Caister students mentored by Cambridge undergrads
From the start of this academic year, Year 10s from Caister Academy, Great Yarmouth, have been working with Cambridge undergraduate students as part of an ongoing mentoring project to help them understand about university.
The project was designed by University of Cambridge researchers and used an online mentoring programme to enable the students to keep in touch with their mentors – getting feedback on their project and asking questions about university at the same time.
The Caister students were given the opportunity through Take Your Place, a programme designed to help students find their way to university. Take Your Place is a programme delivered by the Network for East Anglian Collaborative Outreach (neaco). The project is all about raising aspirations to higher education but also improving students’ understanding of, and preparedness for, applying for higher education.
Ems Saer, A Cambridge undergraduate Classics student who acted as a mentor for students completing Life in Ancient Greece topic, commented “I thoroughly enjoyed being an online mentor for the Neaco project. The brightside platform was excellent and easy to use and it was such a joy for me to work alongside my mentees, as they navigated a new area of learning and shared their ideas.

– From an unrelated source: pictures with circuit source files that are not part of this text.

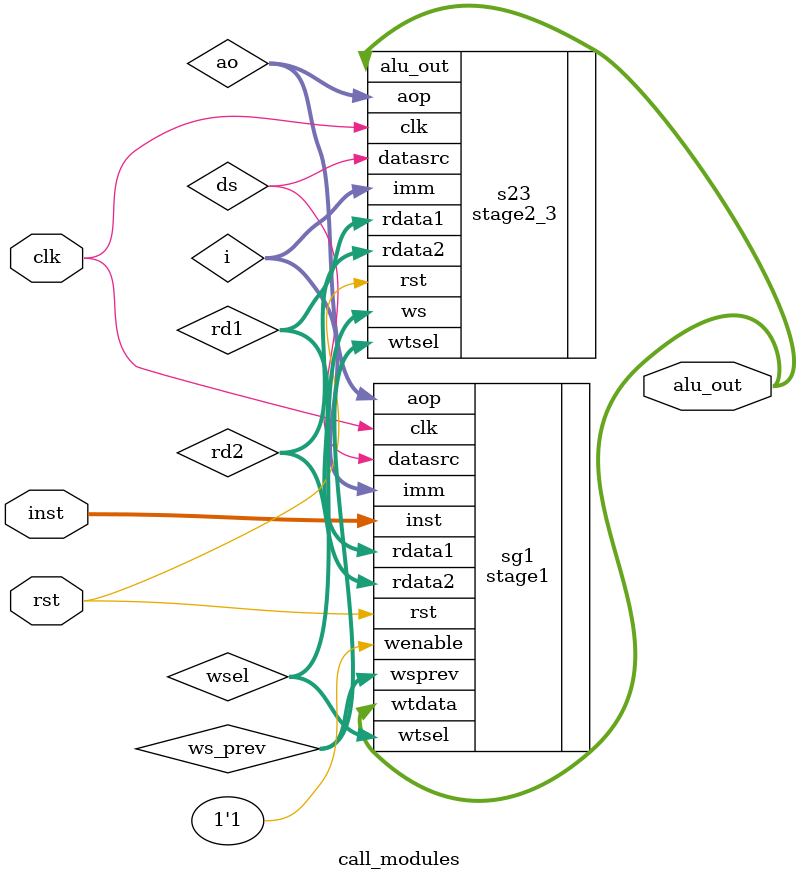
<source format=v>
`timescale 1ns / 1ps
module call_modules(clk,rst,inst,alu_out);
input clk,rst;
input [31:0] inst;
output [31:0] alu_out;

wire [31:0] rd1;
wire [31:0] rd2;
wire [15:0] i;
wire ds;
wire [4:0] ws_prev;
wire [4:0] wsel;
wire [2:0] ao;

stage1 sg1(.clk(clk),.rst(rst),.wtdata(alu_out),.wenable(1'd1),.inst(inst),.wsprev(ws_prev),.rdata1(rd1),.rdata2(rd2),.wtsel(wsel),.imm(i),.datasrc(ds),.aop(ao));
stage2_3 s23(.clk(clk),.rst(rst),.rdata1(rd1),.rdata2(rd2),.imm(i),.datasrc(ds),.aop(ao),.alu_out(alu_out),.ws(wsel),.wtsel(ws_prev));

endmodule


</source>
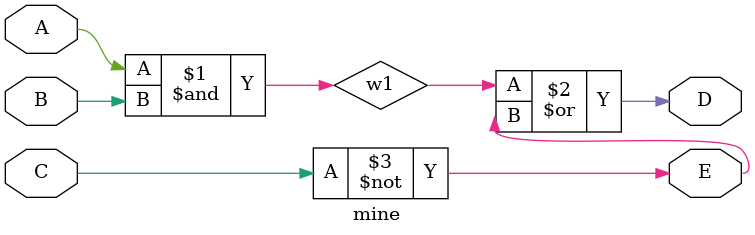
<source format=v>

module mine(A, B, C, D, E);

   output D, E;
   input  A, B, C;
   wire   w1;

   and G1(w1, A, B);
   not G2(E, C);
   or  G3(D, w1, E);

endmodule

</source>
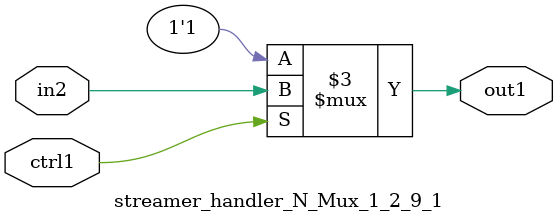
<source format=v>

`timescale 1ps / 1ps


module streamer_handler_N_Mux_1_2_9_1( in2, ctrl1, out1 );

    input in2;
    input ctrl1;
    output out1;
    reg out1;

    
    // rtl_process:streamer_handler_N_Mux_1_2_9_1/streamer_handler_N_Mux_1_2_9_1_thread_1
    always @*
      begin : streamer_handler_N_Mux_1_2_9_1_thread_1
        case (ctrl1) 
          1'b1: 
            begin
              out1 = in2;
            end
          default: 
            begin
              out1 = 1'b1;
            end
        endcase
      end

endmodule


</source>
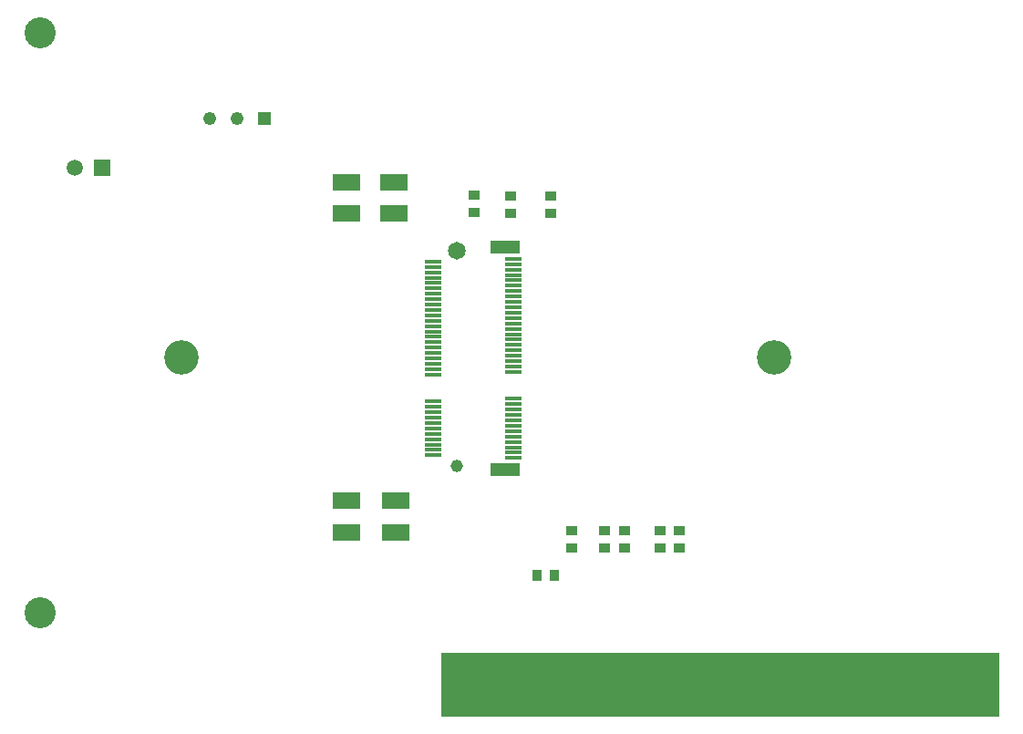
<source format=gbs>
G04*
G04 #@! TF.GenerationSoftware,Altium Limited,Altium Designer,20.0.13 (296)*
G04*
G04 Layer_Color=16711935*
%FSLAX44Y44*%
%MOMM*%
G71*
G01*
G75*
%ADD12R,51.8000X5.9750*%
%ADD13R,0.7000X4.2000*%
%ADD14R,0.7000X3.2000*%
%ADD15C,1.6500*%
%ADD16C,1.1500*%
%ADD17C,1.2180*%
%ADD18R,1.2180X1.2180*%
%ADD19R,1.5000X1.5000*%
%ADD20C,1.5000*%
%ADD21C,2.8800*%
%ADD22C,3.2000*%
%ADD36R,2.7500X1.2000*%
%ADD37R,1.5500X0.3000*%
%ADD42R,1.0200X0.8200*%
%ADD43R,0.8200X1.0200*%
%ADD44R,2.5200X1.6200*%
D12*
X706500Y27375D02*
D03*
D13*
X706500Y35000D02*
D03*
X686500D02*
D03*
X656500D02*
D03*
X786500D02*
D03*
X756500D02*
D03*
X726500D02*
D03*
X736500D02*
D03*
X776500D02*
D03*
X746500D02*
D03*
X676500D02*
D03*
X696500D02*
D03*
X766500D02*
D03*
X666500D02*
D03*
X716500D02*
D03*
X636500D02*
D03*
X536500D02*
D03*
X626500D02*
D03*
X596500D02*
D03*
X466500D02*
D03*
X486500D02*
D03*
X556500D02*
D03*
X526500D02*
D03*
X586500D02*
D03*
X616500D02*
D03*
X506500D02*
D03*
X516500D02*
D03*
X546500D02*
D03*
X476500D02*
D03*
X496500D02*
D03*
X606500D02*
D03*
X646500D02*
D03*
X816500D02*
D03*
X866500D02*
D03*
X856500D02*
D03*
X946500D02*
D03*
X886500D02*
D03*
X836500D02*
D03*
X896500D02*
D03*
X806500D02*
D03*
X906500D02*
D03*
X796500D02*
D03*
X926500D02*
D03*
X826500D02*
D03*
X876500D02*
D03*
X916500D02*
D03*
X846500D02*
D03*
X936500D02*
D03*
X956500D02*
D03*
D14*
X456500Y40000D02*
D03*
D15*
X462250Y430000D02*
D03*
D16*
Y230000D02*
D03*
D17*
X232300Y553170D02*
D03*
X257700D02*
D03*
D18*
X283100D02*
D03*
D19*
X133070Y507450D02*
D03*
D20*
X107670D02*
D03*
D21*
X75000Y93500D02*
D03*
Y632500D02*
D03*
D22*
X206520Y330520D02*
D03*
X756520D02*
D03*
D36*
X507250Y433500D02*
D03*
Y226500D02*
D03*
D37*
X514500Y422500D02*
D03*
X440000Y420000D02*
D03*
X514500Y417500D02*
D03*
X440000Y415000D02*
D03*
X514500Y412500D02*
D03*
X440000Y410000D02*
D03*
X514500Y407500D02*
D03*
X440000Y405000D02*
D03*
X514500Y402500D02*
D03*
X440000Y400000D02*
D03*
X514500Y397500D02*
D03*
X440000Y395000D02*
D03*
X514500Y392500D02*
D03*
X440000Y390000D02*
D03*
X514500Y387500D02*
D03*
X440000Y385000D02*
D03*
X514500Y382500D02*
D03*
X440000Y380000D02*
D03*
X514500Y377500D02*
D03*
X440000Y375000D02*
D03*
X514500Y372500D02*
D03*
X440000Y370000D02*
D03*
X514500Y367500D02*
D03*
X440000Y365000D02*
D03*
X514500Y362500D02*
D03*
X440000Y360000D02*
D03*
X514500Y357500D02*
D03*
X440000Y355000D02*
D03*
X514500Y352500D02*
D03*
X440000Y350000D02*
D03*
X514500Y347500D02*
D03*
X440000Y345000D02*
D03*
X514500Y342500D02*
D03*
X440000Y340000D02*
D03*
X514500Y337500D02*
D03*
X440000Y335000D02*
D03*
X514500Y332500D02*
D03*
X440000Y330000D02*
D03*
X514500Y327500D02*
D03*
X440000Y325000D02*
D03*
X514500Y322500D02*
D03*
X440000Y320000D02*
D03*
X514500Y317500D02*
D03*
X440000Y315000D02*
D03*
X514500Y292500D02*
D03*
X440000Y290000D02*
D03*
X514500Y287500D02*
D03*
X440000Y285000D02*
D03*
X514500Y282500D02*
D03*
X440000Y280000D02*
D03*
X514500Y277500D02*
D03*
X440000Y275000D02*
D03*
X514500Y272500D02*
D03*
X440000Y270000D02*
D03*
X514500Y267500D02*
D03*
X440000Y265000D02*
D03*
X514500Y262500D02*
D03*
X440000Y260000D02*
D03*
X514500Y257500D02*
D03*
X440000Y255000D02*
D03*
X514500Y252500D02*
D03*
X440000Y250000D02*
D03*
X514500Y247500D02*
D03*
X440000Y245000D02*
D03*
X514500Y242500D02*
D03*
X440000Y240000D02*
D03*
X514500Y237500D02*
D03*
D42*
X617740Y154200D02*
D03*
Y170200D02*
D03*
X599350Y154200D02*
D03*
Y170200D02*
D03*
X568430Y154250D02*
D03*
Y170250D02*
D03*
X549550Y480580D02*
D03*
Y464580D02*
D03*
X511950Y464930D02*
D03*
Y480930D02*
D03*
X478570Y465630D02*
D03*
Y481630D02*
D03*
X650810Y154200D02*
D03*
Y170200D02*
D03*
X668680Y154200D02*
D03*
Y170200D02*
D03*
D43*
X536690Y128210D02*
D03*
X552690D02*
D03*
D44*
X359860Y168650D02*
D03*
Y197650D02*
D03*
X405500Y168650D02*
D03*
Y197650D02*
D03*
X359860Y493610D02*
D03*
Y464610D02*
D03*
X404120Y493610D02*
D03*
Y464610D02*
D03*
M02*

</source>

Lindsey Jonesman, Highly Able Champion for neaco explained, “Students chose between Law and Order, Exploring the Brain and Life in Ancient Greece. The project began with a visit to Cambridge where they spent the day at Girton College, hearing about the different projects and working in groups. The students were then matched with a mentor who is a current undergraduate student studying a related subject to their project.”
Students then completed weekly tasks back at school guiding them through the background of their topic and got them to formulate their own ideas surrounding their topic. They kept in touch with their mentors through an online messaging platform, Brightside, to discuss their work and also ask any questions they had about university or the future. Their final project was a 500 word blog post to explain their topic to a wider audience.
Sarah Arnold, Caister Academy librarian, supported the students through their projects said, “All the students enjoyed the challenge. Their hard work ended with them producing a 500 word Blog on a variation of the study material. At the final session in Pembroke College, Cambridge, each group produced a PowerPoint presentation and poster on their chosen subject and had a visit to the Museum of Anthropology. [They are now] looking forward to attending university in a few years’ time.”
Ems Saer continues, “On our project close day I was thrilled with the engagement and enthusiasm shown by all the students, who had worked brilliantly and consistently to complete their blog posts. I’m very proud of everything they achieved and hope that it inspires them in their future academic endeavours.”